Я шел несколько миллионов лет, человек, мужчина и животное были согласны между собой, и это означало – любовь. Пока я шел, призраки, насельники мрака, клубились передо мной. Мои родители и мой погибший брат с пробитым сердцем, умершая родами мать Ханы и сонмы других мертвецов, наших бабушек и дедушек, сонмы, странствующие из ночи в ночь, как из пустыни в пустыню, пытались вмешаться в нашу жизнь. Они благословляли и проклинали, плакали и смеялись, что-то говорили, куда-то указывали, взывали к мести и прощению, молчали и укоряли. Кто-то подавал мне свиток Торы, кто-то – какой-то флаг. Кто-то – крест, кто-то фартук и мастерок. Кто-то рвал на клочки мои картины, а кто-то пытался вложить мне в руки скрипку и смычок. Они все хотели продолжить свою жизнь в моем потомстве, песок морской, каждая песчинка которого ищет стать жемчужиной, песок морской, рассыпанный в песке пустыни.
То, что я слышал, не было дыханием двух человек: это ветер пересыпал тонны песка с шелестом и свистом. В белых зыбучих песках постели тонула моя жена, ожидая исполнения обетования.
– Послушай, Хана!
– Не нарушай закона, пожалуйста!
– Есть законы природы…
– Над ними властен Бог! – повторила Хана слова своего отца.

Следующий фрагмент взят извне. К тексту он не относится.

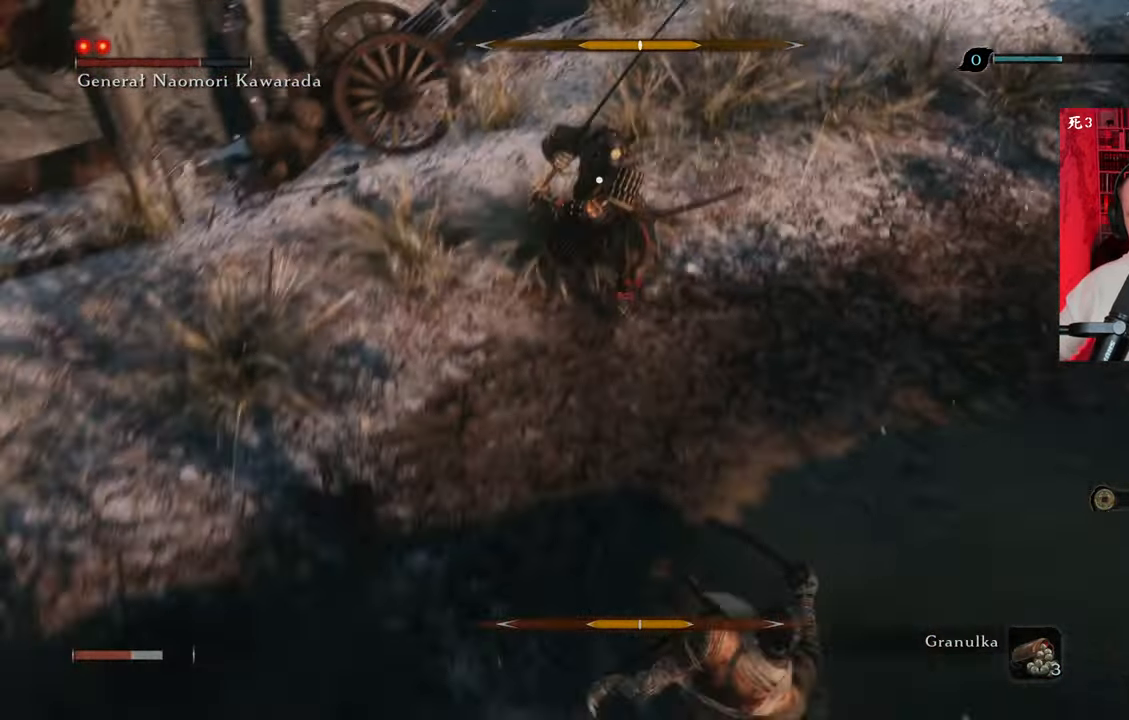
{"keys": ["s"], "mouse": [], "events": [[366, "d", "up"]]}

Мои глаза, привыкшие к мраку, увидели, как она похожа на цадика Марка. Ее аспидные зрачки источали темноту. Мозг мой кричал: «Она простит! Простит меня!» Я откинул одеяло, тяжелое, как пласт почвы, и рванул простыню. Это оказалось невозможным: миллионы призрачных рук вцепились в ткань. Клятва тяготела надо мной. Истинное благословение неотличимо от проклятия. Я выбежал из комнаты, ноги мои увязали в песках. На кухне я схватил горящую лампу, которую ежевечерне зажигала Хана, и бросился к постели. Свет спугнул наших предков. Проклятые призраки убрались в шеол. Хана лежала, зажмурившись и обхватив себя руками поверх простыни. От смущения ее лицо стало коричневым. На встопорщившиеся ресницы были нанизаны слезы. Я разорвал простыню. Она треснула как череп собаки, попавшей однажды под мой мотоцикл.
Впервые в жизни я взмолился Тебе. Слова псалмов всплывали в моем сердце. Я просил Твоей милости и благодарил Тебя за ниспосланную казнь, потому что и проклятие от Тебя – благословение. Глубокая, рваная, сочащаяся сукровицей, в складках красной нездоровой кожицы, которая натягивалась при каждом вдохе и выдохе, безобразная рана зияла на животе Ханы. Похитители выжгли на ее коже звезду Давида.